Dunque, Ingroia, che scava sui molti misteri italiani del lungo dopoguerra - dalla morte di Mauro De Mauro ai rapporti con la mafia di Bruno Contrada - sarà una delle voci che daranno fuoco alle polveri. Per carità, esiste una trentennale tradizione militante di parte della magistratura italiana che da sempre si concepisce come contropotere. Basterà ricordare Nicoletta Gandus, il giudice del processo Mills che non perde occasione per criticare sul web, in corteo o nei dibattiti il governo Berlusconi. Sulla carta il magistrato ha tutto il diritto, come ogni altro cittadino, per far sentire le sue opinioni antipremier, ma se poi la stessa voce legge in aula la condanna ad un avvocato coimputato del presidente del Consiglio, ecco che qualcosa non quadra. Siamo al cortocircuito, all’invasione di campo, alla guerra fra diversi pezzi dello Stato.
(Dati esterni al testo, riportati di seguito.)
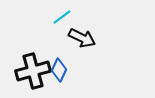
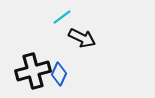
blue diamond: moved 4 px down
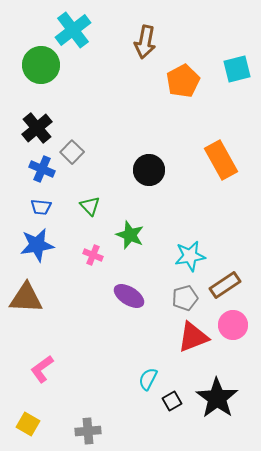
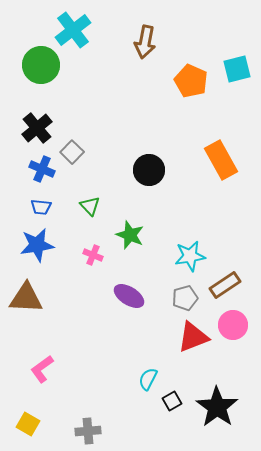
orange pentagon: moved 8 px right; rotated 20 degrees counterclockwise
black star: moved 9 px down
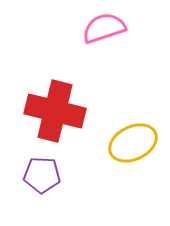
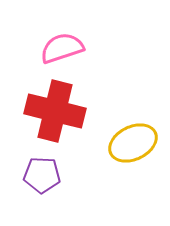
pink semicircle: moved 42 px left, 20 px down
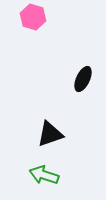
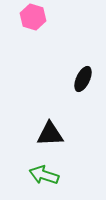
black triangle: rotated 16 degrees clockwise
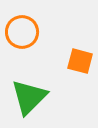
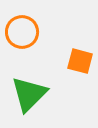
green triangle: moved 3 px up
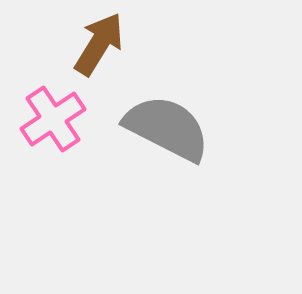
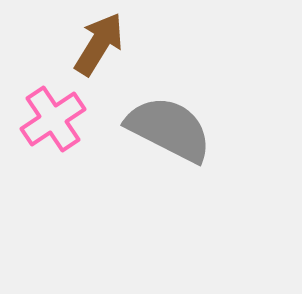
gray semicircle: moved 2 px right, 1 px down
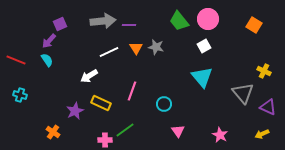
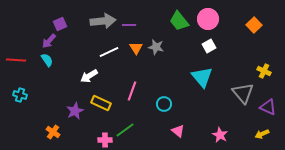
orange square: rotated 14 degrees clockwise
white square: moved 5 px right
red line: rotated 18 degrees counterclockwise
pink triangle: rotated 16 degrees counterclockwise
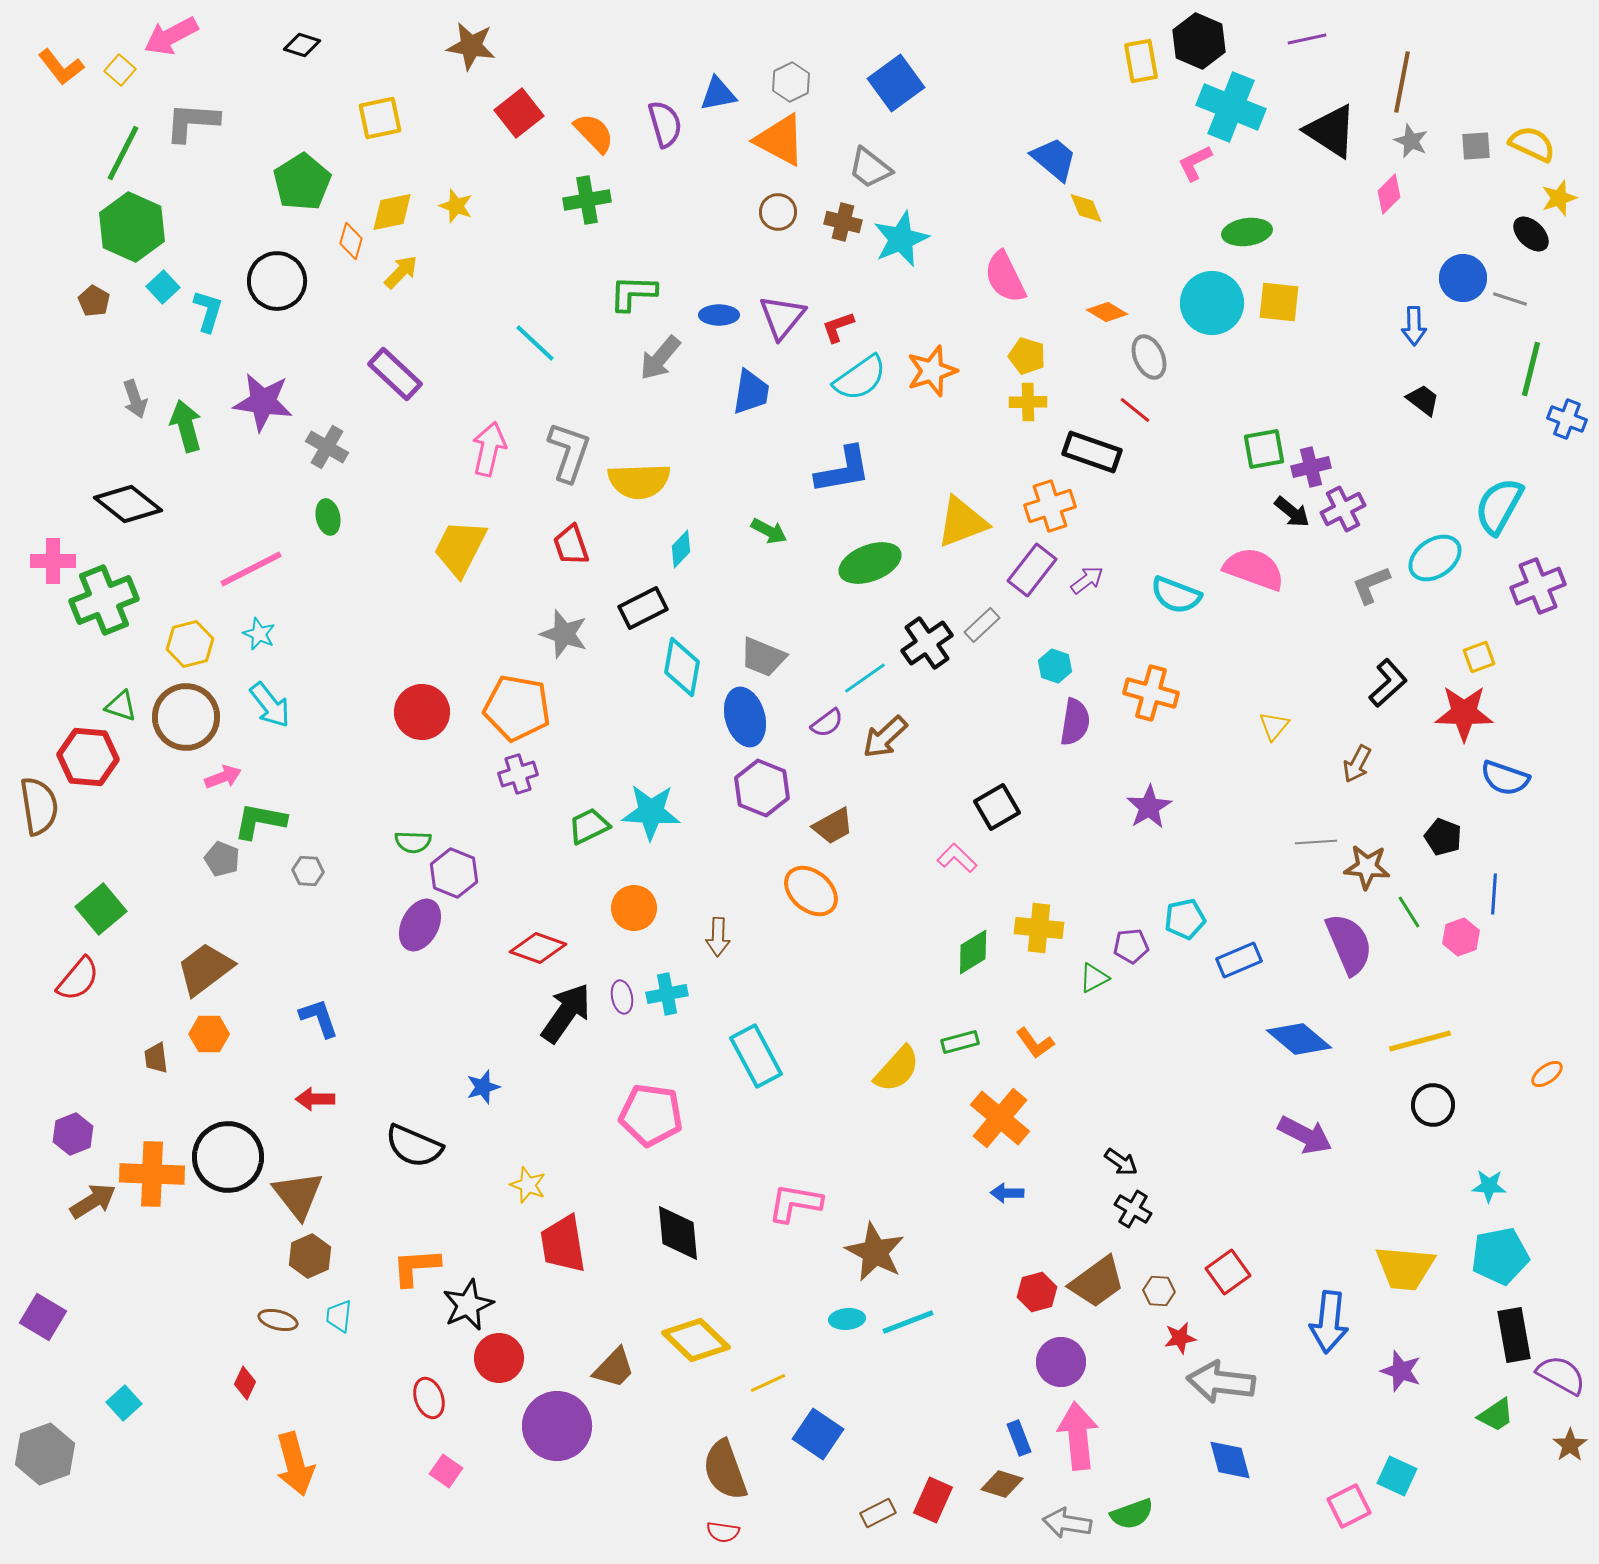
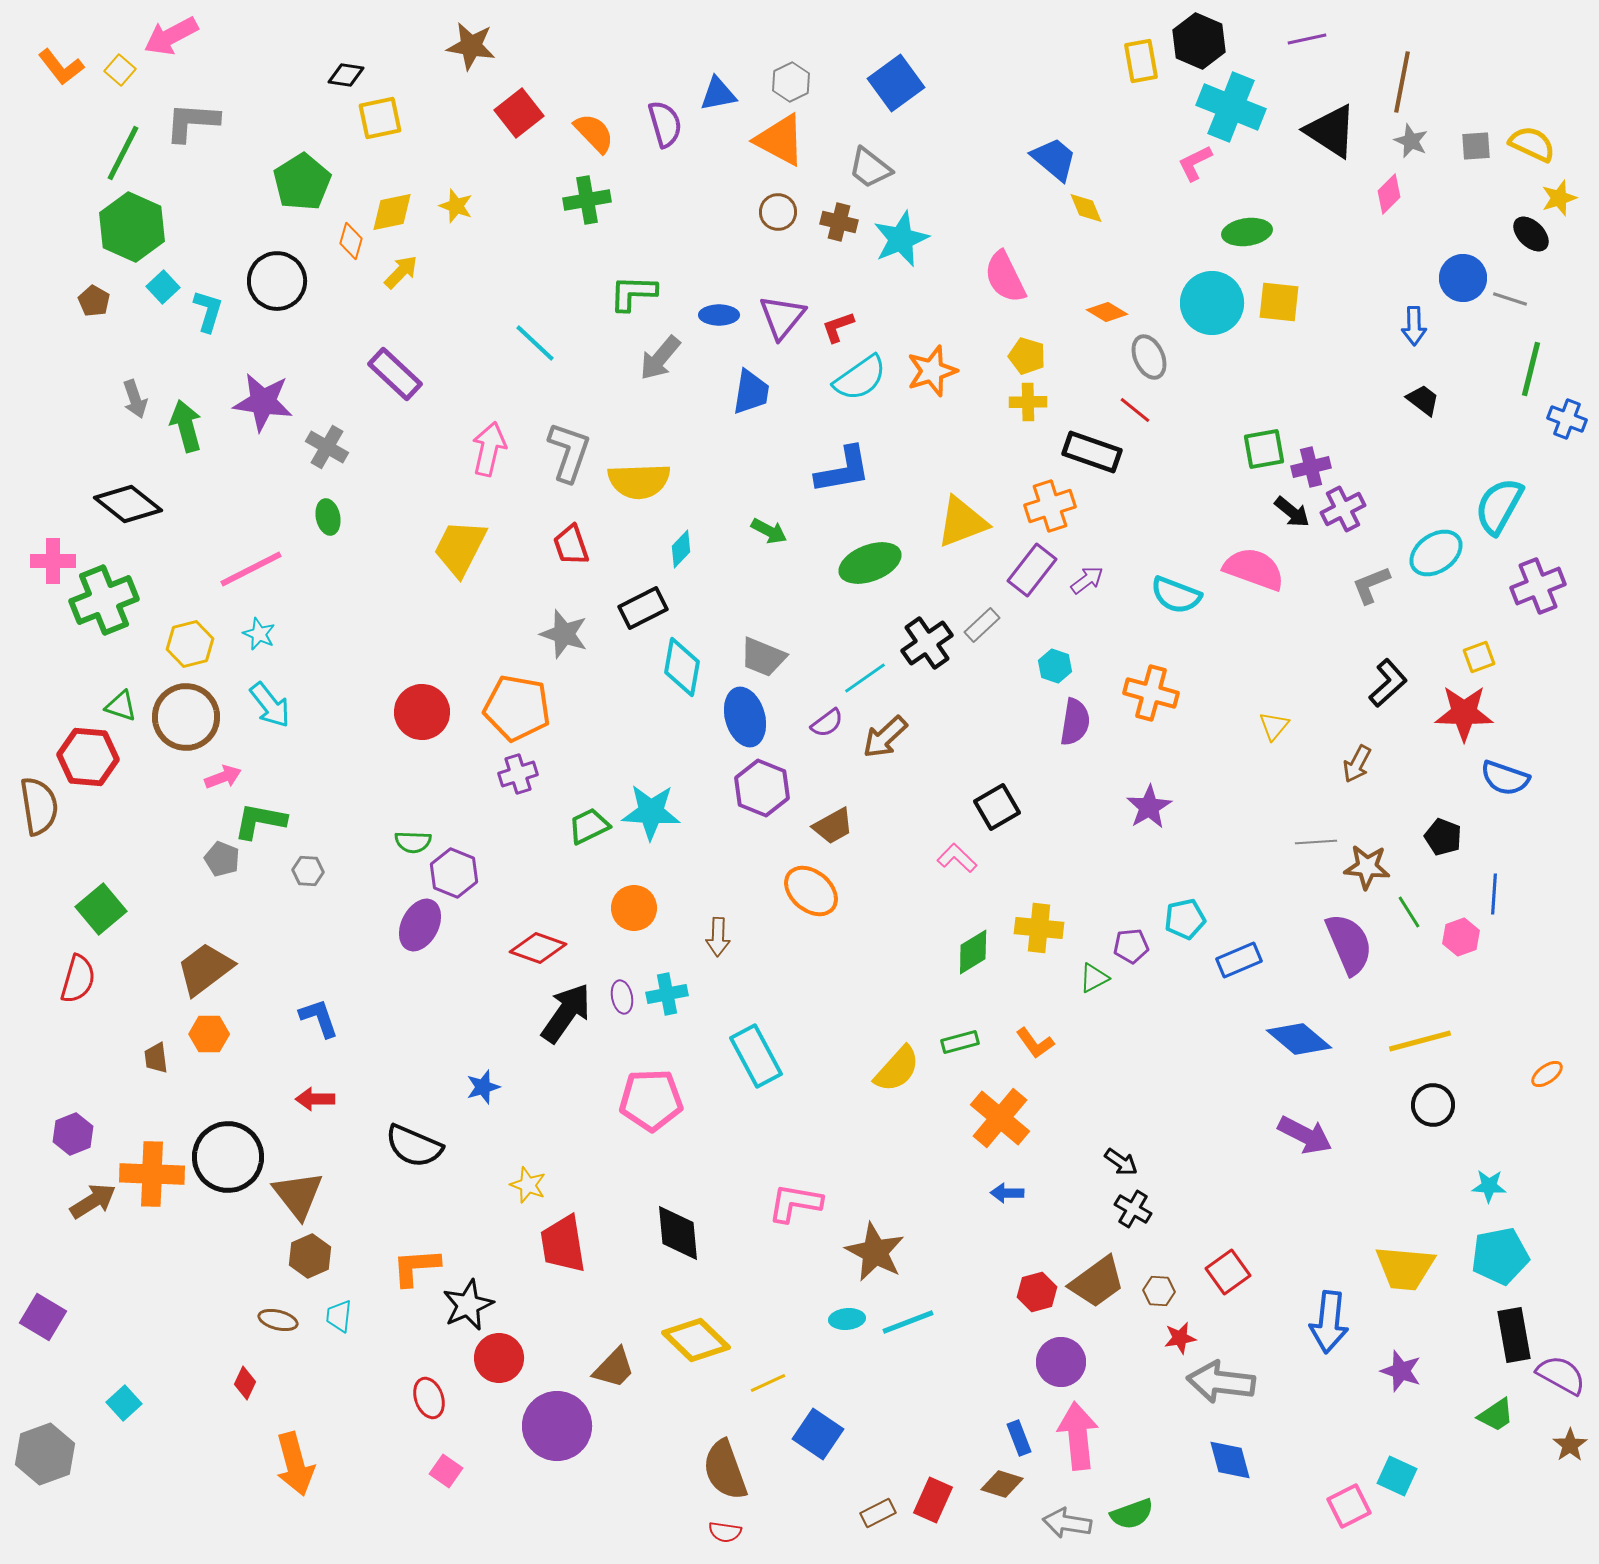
black diamond at (302, 45): moved 44 px right, 30 px down; rotated 9 degrees counterclockwise
brown cross at (843, 222): moved 4 px left
cyan ellipse at (1435, 558): moved 1 px right, 5 px up
red semicircle at (78, 979): rotated 24 degrees counterclockwise
pink pentagon at (651, 1115): moved 15 px up; rotated 10 degrees counterclockwise
red semicircle at (723, 1532): moved 2 px right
Soprattutto il magistrato - il pm e ancora di più il giudice - rischia di perdere quella credibilità e quell’autorevolezza che gli derivano dall’essere sganciato dalla cronaca, dalle passioni della politica e dagli altri poteri dello stato.
I tribunali sono abitati invece da alcuni giudici che l’opinione pubblica considera, a torto o a ragione, leader dell’opposizione: con una mano scrivono le requisitorie, con l’altra saggi e acuminati interventi che trovano sponda nelle parole dei leader, da Di Pietro a Bersani. Ingroia e il suo collega Roberto Scarpinato avevano partecipato, a settembre dell’anno scorso, al forum di lancio del quotidiano ultragiustizialista il Fatto e sempre il prolifico Ingroia ha firmato l’anno scorso un libretto brillante, ricco di spunti e polemico con il governo sin dal titolo: «C’era una volta l’intercettazione». Risultato, paradossale: il testo del pm siciliano è a disposizione dell’opinione pubblica, la legge non c’è ancora.
Piccola accortezza, l’Italia dei valori annuncia che Ingroia non sarà sul palco, con gli altri relatori, ma verrà intervistato in precedenza e risponderà in solitudine alle domande su legalità e illegalità. La sostanza non cambia.